[Page images and extracted text]
□ □ □

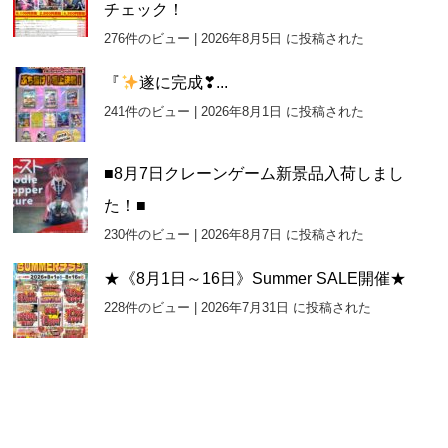
チェック！
276件のビュー
|
2026年8月5日 に投稿された
『
遂に完成❣...
241件のビュー
|
2026年8月1日 に投稿された
■8月7日クレーンゲーム新景品入荷しまし
た！■
230件のビュー
|
2026年8月7日 に投稿された
★《8月1日～16日》Summer SALE開催★
228件のビュー
|
2026年7月31日 に投稿された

□ □ □

Reproduce each entry above word for word. Pictures are not part of the copy.

チェック！
276件のビュー
|
2026年8月5日 に投稿された
『
遂に完成❣...
241件のビュー
|
2026年8月1日 に投稿された
■8月7日クレーンゲーム新景品入荷しまし
た！■
230件のビュー
|
2026年8月7日 に投稿された
★《8月1日～16日》Summer SALE開催★
228件のビュー
|
2026年7月31日 に投稿された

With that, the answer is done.